#### Task description:
From the line below that contains "right elbow: (494, 299)" to the line that contains "right eye: (35, 267)", repeat every line exactly, both ends included, and nothing else.

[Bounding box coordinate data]
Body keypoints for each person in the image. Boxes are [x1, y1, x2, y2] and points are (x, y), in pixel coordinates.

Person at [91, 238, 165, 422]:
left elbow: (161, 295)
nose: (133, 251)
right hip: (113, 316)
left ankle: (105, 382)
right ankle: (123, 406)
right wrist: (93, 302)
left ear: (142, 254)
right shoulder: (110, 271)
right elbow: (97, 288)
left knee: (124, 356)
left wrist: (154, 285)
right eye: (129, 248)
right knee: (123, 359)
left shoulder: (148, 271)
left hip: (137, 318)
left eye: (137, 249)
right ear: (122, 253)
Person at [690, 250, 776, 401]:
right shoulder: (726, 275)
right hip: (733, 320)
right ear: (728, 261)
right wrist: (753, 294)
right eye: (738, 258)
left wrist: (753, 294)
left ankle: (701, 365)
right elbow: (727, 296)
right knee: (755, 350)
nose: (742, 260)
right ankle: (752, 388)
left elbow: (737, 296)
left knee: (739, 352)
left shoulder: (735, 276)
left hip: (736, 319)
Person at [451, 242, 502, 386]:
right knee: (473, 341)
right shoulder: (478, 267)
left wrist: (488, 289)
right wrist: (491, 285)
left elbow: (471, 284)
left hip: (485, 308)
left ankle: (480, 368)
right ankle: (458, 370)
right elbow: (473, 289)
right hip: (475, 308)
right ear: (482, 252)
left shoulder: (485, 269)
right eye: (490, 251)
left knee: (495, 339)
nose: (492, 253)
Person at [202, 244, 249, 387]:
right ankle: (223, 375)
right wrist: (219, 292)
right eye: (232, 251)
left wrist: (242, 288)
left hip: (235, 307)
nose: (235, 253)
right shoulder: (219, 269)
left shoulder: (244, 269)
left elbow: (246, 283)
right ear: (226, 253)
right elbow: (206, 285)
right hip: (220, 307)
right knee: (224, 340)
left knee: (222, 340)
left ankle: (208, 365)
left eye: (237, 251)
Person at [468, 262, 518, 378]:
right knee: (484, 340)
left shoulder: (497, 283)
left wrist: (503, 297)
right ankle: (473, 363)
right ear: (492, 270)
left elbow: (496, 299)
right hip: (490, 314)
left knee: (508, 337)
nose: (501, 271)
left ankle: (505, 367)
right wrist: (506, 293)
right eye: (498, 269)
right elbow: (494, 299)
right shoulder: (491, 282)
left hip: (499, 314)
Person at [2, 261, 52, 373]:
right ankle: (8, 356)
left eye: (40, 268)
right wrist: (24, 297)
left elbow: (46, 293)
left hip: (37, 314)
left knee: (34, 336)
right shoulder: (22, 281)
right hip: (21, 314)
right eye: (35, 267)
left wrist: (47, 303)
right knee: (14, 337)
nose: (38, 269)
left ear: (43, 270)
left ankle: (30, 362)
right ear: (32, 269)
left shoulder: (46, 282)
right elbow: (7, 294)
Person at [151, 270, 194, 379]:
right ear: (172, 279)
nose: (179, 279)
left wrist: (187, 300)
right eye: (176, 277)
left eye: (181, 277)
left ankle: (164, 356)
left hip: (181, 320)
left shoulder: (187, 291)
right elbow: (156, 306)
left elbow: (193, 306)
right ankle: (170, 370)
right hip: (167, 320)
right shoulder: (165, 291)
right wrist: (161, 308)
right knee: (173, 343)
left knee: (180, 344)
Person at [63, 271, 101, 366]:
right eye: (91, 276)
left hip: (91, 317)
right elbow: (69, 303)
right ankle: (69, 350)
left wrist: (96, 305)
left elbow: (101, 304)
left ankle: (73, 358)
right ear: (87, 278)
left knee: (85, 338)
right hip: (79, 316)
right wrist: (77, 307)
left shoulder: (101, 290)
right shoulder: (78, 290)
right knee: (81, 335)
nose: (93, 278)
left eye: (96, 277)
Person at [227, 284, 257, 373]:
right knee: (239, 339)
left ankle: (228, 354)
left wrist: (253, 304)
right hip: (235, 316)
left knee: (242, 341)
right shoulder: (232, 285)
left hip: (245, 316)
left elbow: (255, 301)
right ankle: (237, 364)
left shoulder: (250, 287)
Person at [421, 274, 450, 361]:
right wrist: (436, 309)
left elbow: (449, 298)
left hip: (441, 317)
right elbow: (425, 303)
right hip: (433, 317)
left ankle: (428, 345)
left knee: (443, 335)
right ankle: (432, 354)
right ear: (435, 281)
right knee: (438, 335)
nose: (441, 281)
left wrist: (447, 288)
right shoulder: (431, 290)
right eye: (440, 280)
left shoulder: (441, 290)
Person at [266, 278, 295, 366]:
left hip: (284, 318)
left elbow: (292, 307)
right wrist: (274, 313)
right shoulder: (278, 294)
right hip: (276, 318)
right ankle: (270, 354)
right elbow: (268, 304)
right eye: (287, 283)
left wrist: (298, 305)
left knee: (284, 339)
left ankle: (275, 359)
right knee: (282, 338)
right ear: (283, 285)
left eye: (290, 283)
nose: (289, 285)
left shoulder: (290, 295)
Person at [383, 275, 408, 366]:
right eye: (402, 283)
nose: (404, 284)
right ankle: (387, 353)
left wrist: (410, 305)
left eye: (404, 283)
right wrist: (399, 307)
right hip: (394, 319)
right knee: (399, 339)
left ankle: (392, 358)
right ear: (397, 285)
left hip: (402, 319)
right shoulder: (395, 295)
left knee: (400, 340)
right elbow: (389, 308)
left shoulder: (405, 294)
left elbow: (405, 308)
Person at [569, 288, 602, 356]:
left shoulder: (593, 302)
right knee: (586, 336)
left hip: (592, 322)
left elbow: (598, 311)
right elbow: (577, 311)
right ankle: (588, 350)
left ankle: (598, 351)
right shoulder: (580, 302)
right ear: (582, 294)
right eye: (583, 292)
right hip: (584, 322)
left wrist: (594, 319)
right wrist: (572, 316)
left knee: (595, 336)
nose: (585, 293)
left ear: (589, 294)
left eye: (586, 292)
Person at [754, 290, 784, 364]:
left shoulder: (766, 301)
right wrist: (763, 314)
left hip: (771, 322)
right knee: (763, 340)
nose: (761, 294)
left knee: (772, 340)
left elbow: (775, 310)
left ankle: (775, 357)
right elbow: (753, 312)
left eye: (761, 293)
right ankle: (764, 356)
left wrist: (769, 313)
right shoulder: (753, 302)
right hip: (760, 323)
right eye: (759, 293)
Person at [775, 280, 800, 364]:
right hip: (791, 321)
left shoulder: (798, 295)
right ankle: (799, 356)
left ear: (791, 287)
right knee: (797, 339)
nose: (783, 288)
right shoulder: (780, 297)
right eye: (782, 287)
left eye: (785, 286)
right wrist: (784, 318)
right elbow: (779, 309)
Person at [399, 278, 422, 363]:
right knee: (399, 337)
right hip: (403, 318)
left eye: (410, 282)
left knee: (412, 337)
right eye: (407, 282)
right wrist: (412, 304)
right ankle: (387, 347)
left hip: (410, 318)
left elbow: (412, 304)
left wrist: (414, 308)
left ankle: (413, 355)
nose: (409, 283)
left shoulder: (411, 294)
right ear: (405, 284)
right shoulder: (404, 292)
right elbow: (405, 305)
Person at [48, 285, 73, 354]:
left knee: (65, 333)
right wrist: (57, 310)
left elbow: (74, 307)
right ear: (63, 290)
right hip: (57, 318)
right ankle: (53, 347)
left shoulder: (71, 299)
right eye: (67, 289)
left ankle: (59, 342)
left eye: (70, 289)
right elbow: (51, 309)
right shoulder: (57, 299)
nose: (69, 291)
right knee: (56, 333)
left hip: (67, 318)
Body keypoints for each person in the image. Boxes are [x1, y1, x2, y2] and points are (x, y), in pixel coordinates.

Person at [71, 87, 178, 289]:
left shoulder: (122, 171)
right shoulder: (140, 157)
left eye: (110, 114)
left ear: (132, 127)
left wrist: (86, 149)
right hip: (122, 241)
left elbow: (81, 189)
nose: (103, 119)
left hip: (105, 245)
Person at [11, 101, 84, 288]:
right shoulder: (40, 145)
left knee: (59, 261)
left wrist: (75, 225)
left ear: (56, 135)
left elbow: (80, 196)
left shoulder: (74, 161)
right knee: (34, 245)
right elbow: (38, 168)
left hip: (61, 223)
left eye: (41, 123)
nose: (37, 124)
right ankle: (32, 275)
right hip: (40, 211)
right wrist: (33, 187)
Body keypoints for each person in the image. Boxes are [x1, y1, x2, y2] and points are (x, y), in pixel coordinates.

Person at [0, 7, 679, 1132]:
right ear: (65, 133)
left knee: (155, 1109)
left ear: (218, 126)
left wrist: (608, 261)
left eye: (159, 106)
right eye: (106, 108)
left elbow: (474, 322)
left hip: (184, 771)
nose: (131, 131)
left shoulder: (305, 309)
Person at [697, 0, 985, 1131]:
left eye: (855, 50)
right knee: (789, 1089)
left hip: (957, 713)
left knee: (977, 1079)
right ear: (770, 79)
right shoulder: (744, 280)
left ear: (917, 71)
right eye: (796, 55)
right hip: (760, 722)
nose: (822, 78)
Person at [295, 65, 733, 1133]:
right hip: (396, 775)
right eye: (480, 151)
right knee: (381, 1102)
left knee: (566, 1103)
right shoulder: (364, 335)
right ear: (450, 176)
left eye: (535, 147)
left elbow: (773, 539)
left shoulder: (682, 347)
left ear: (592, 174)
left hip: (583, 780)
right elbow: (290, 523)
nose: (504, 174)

#### Result of the task:
right elbow: (494, 299)
right shoulder: (491, 282)
left hip: (499, 314)
Person at [2, 261, 52, 373]:
right ankle: (8, 356)
left eye: (40, 268)
right wrist: (24, 297)
left elbow: (46, 293)
left hip: (37, 314)
left knee: (34, 336)
right shoulder: (22, 281)
right hip: (21, 314)
right eye: (35, 267)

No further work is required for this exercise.